*PROBLEM TO WORK ON:*
List every month or year named in the Mossmorran extract below.

The move follows final warning letters in 2018 from SEPA - the Scottish Environment Protection Agency - a submission of a report to the Crown Office for consideration of prosecution in relation to the flaring at Mossmorran in April 2019, and a series of stringent regulatory requirements and permit variations on both operators requiring defined actions.

SEPA has specialist monitoring, compliance, enforcement and support staff involved in work on the industrial complex and the agency has committed to further strengthen the regulation and monitoring of both sites across the investment period in response to the agency’s peer review by the Irish Environmental Protection Agency, which was published today.

It was commissioned by SEPA in May 2020 to share good practice and advise on any further actions that may be taken to drive compliance at the Mossmorran site.

ExxonMobil Chemical plant at Mossmorran, Fife.

The review formed of a package of measures announced by SEPA including an independent technical assessment of the ground flare installation timeline from ExxonMobil Chemical Limited.

Terry A’Hearn, XEPA chief executive, said: “We’ve been clear that compliance with Scotland’s environmental laws is non-negotiable, that flaring at the Mossmorran complex was unacceptable and must become the exception rather than routine.

Dataset entries:
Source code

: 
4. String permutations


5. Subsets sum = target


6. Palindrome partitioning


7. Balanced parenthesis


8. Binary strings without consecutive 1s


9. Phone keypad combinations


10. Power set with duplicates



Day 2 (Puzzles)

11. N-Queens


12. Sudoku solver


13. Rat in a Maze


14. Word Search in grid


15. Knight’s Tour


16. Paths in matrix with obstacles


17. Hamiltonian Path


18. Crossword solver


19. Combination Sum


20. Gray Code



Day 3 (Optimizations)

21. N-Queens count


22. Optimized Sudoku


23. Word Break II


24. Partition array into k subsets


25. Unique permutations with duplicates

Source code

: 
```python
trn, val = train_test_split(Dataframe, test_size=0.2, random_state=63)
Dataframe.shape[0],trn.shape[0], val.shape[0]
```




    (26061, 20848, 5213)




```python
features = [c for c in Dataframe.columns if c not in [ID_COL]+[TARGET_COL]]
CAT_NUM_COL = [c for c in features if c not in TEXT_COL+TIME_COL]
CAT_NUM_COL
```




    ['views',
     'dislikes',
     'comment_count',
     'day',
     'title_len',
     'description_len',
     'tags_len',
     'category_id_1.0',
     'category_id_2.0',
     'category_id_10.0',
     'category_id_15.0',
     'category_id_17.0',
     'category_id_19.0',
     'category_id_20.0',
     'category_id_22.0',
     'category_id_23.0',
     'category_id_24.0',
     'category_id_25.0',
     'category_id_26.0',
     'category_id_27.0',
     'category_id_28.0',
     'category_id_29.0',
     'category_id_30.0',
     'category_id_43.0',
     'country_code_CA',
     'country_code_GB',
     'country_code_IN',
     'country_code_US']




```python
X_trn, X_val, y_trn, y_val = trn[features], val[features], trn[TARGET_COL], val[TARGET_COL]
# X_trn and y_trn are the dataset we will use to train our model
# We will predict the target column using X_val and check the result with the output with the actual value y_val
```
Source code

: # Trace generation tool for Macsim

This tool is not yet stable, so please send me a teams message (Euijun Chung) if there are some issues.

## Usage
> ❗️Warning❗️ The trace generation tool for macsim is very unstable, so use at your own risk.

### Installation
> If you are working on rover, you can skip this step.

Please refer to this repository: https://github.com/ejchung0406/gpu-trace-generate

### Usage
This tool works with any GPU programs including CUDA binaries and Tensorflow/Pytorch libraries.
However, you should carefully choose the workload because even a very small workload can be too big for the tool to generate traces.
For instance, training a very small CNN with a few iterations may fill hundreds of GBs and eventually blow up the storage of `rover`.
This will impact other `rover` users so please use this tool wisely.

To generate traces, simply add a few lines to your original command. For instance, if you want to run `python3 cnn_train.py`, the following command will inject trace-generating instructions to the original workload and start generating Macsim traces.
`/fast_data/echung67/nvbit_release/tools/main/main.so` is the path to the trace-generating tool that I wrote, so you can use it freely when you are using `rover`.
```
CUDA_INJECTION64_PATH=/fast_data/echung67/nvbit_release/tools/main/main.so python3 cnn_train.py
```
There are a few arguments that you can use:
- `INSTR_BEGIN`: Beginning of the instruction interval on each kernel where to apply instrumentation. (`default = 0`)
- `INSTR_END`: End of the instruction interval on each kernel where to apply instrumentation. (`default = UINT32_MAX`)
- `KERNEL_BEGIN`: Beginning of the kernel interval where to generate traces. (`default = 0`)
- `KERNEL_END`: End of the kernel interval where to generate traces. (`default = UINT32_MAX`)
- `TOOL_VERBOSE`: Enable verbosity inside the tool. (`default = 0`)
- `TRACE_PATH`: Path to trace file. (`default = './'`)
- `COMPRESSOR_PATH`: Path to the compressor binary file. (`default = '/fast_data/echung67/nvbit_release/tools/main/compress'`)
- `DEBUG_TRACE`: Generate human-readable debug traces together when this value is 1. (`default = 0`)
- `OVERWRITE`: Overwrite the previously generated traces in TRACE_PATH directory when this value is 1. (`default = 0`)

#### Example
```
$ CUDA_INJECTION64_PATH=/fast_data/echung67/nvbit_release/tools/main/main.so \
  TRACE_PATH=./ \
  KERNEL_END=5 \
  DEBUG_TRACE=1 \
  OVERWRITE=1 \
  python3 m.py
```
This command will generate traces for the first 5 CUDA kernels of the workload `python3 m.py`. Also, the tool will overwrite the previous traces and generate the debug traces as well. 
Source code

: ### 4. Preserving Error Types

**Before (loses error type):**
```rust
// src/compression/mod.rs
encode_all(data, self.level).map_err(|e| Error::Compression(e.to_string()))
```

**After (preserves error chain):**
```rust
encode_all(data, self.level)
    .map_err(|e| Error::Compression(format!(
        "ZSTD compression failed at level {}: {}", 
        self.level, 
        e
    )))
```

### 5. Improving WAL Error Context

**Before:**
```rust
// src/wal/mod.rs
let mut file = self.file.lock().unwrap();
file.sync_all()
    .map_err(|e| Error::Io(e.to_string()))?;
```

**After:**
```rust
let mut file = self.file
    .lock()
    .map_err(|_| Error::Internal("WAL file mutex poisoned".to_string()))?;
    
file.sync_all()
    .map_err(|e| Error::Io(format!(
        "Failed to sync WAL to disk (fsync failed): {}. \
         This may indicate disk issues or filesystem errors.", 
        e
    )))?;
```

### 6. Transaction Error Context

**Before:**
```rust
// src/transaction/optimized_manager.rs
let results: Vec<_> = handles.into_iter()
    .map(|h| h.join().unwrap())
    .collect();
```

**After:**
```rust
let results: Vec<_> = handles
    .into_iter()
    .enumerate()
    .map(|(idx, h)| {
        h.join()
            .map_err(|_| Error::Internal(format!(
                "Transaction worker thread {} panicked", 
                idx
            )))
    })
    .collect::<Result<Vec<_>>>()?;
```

*RESPONSE TO THE EXERCISE:*
2018; April 2019; May 2020